Sam Ereira, Nadine Graedel and Dina Spano


4th floor seminar room, WCHN
12 Queen Square
Queen Square
United Kingdom

Brain meeting

Electro- and magneto-encephalography (EEG/MEG) are the leading methods to non-invasively record human neural dynamics with millisecond temporal resolution. However, it can be extremely difficult to infer the underlying cellular and circuit level origins of these macro-scale signals without simultaneous invasive recordings. This limits the translation of MEG/EEG into novel principles of information processing, or into new treatment modalities for neural pathologies. To address this need, we developed the Human Neocortical Neurosolver (HNN), a new user friendly neural modeling tool designed to help researchers and clinicians interpret human imaging data. A unique feature of HNN’s model is that it accounts for the biophysics generating the primary electric currents underlying such data, so simulation results are directly comparable to source localized data. In this talk, I will give an overview of this new tool and describe an application to study the origin and meaning of 15-29Hz beta frequency oscillations, known to be important for sensory and motor function. Our data showed that in primary somatosensory cortex these oscillations emerge as transient high power ‘events’. Functionally relevant differences in averaged power reflected a difference in the number of high-power beta events per trial (“rate”), as opposed to changes in event amplitude or duration. These findings were consistent across detection and attention tasks in human MEG, and in local field potentials from mice performing a detection task.

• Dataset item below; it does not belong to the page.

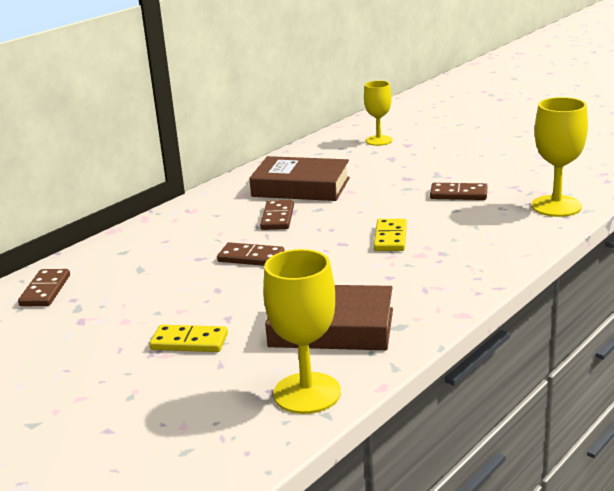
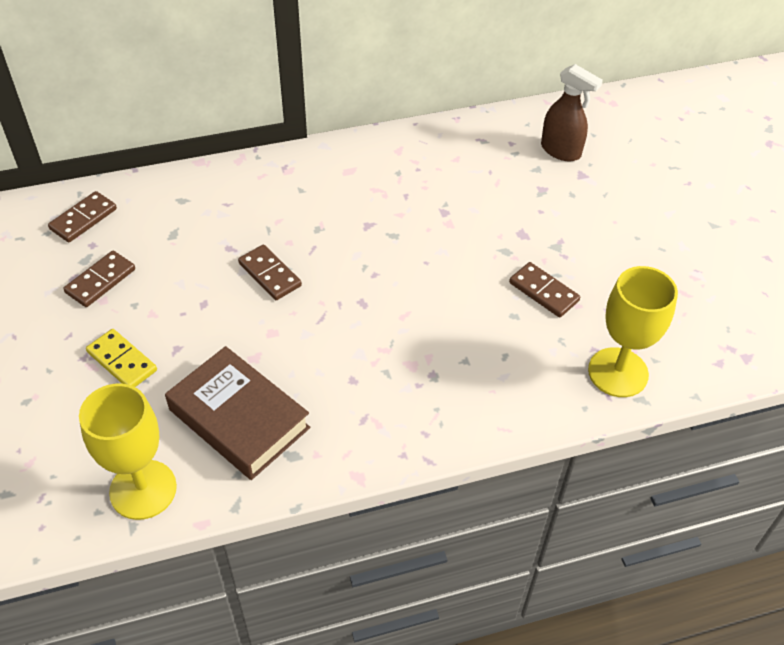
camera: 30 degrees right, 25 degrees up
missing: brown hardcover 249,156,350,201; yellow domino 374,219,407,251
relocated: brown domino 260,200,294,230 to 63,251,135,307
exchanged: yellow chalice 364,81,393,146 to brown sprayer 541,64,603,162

Modeling led to a new theory on the circuit origin of such beta events and suggested beta causally impacts perception through layer specific recruitment of cortical inhibition, with support from invasive recordings in animal models. In total, HNN provides an unpresented biophysically principled tool to link mechanism to meaning of human EEG/MEG signals.

 There will be coffee, tea and cake in the conservatory directly after the talk.